The problem
Copy the text of every record below word for word, leaving out the pictures.

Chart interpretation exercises
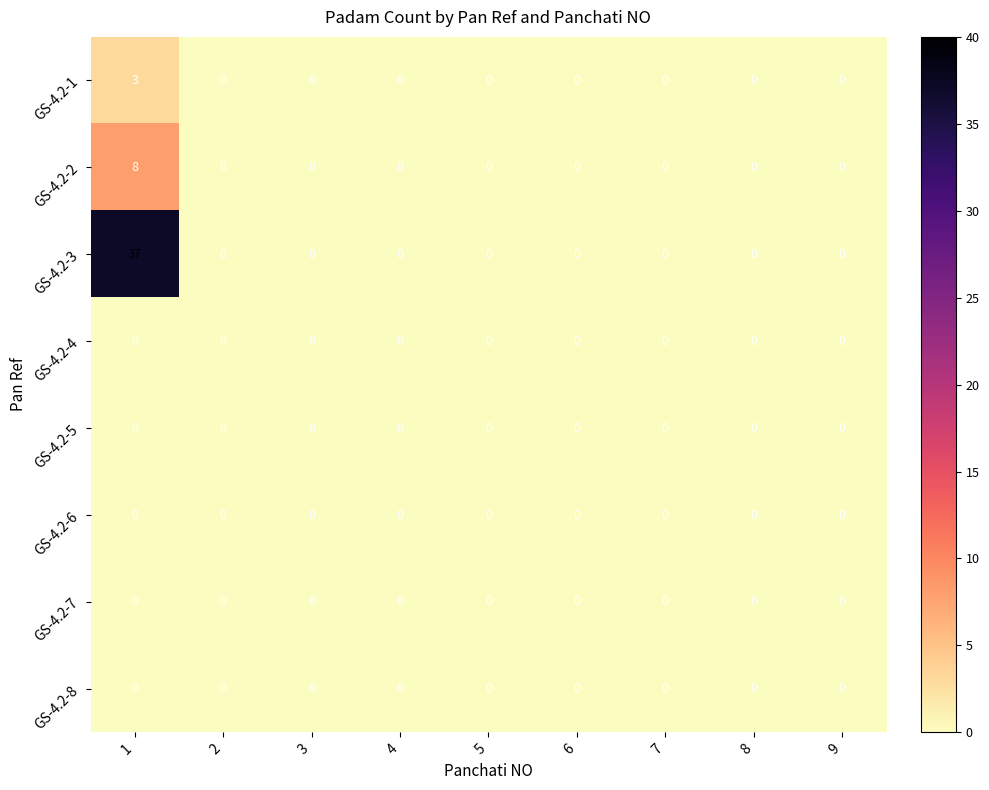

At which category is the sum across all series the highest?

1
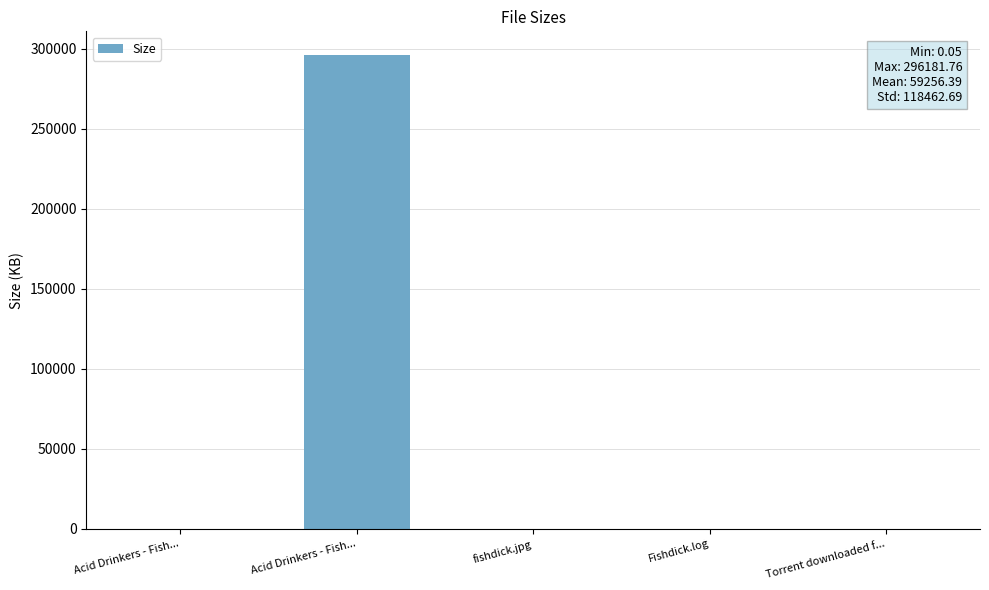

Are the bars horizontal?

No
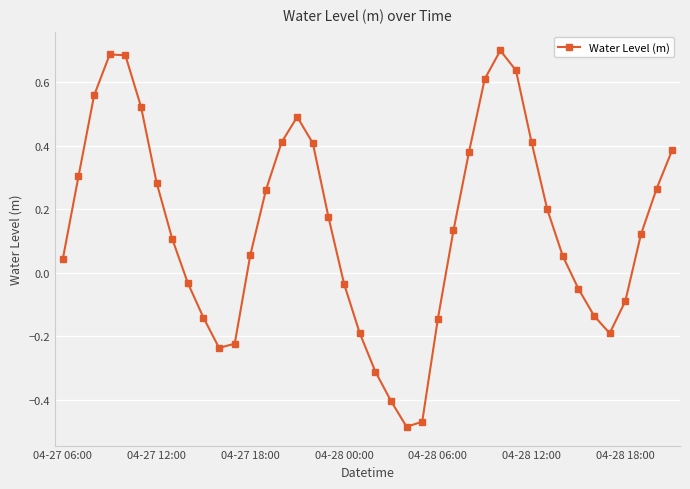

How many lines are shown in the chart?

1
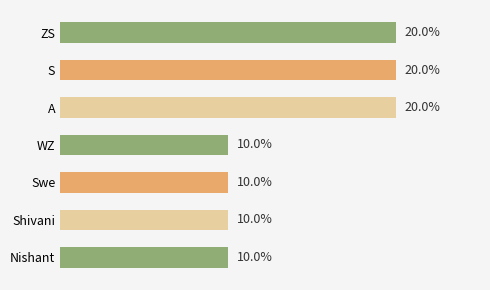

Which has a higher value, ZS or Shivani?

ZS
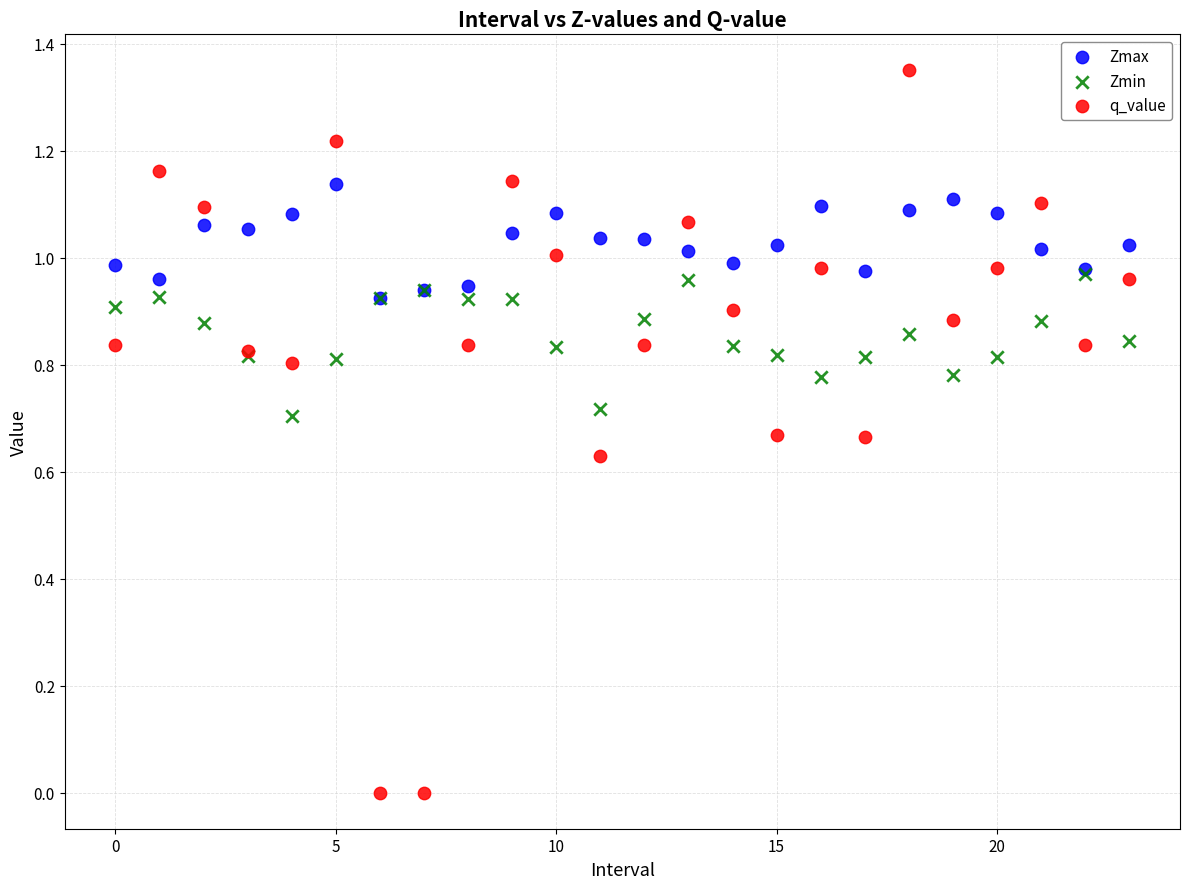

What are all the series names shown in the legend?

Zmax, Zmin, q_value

Problem solution
At which category is the sum across all series the highest?

1

Are the bars horizontal?

No

How many lines are shown in the chart?

1

Which has a higher value, ZS or Shivani?

ZS

What are all the series names shown in the legend?

Zmax, Zmin, q_value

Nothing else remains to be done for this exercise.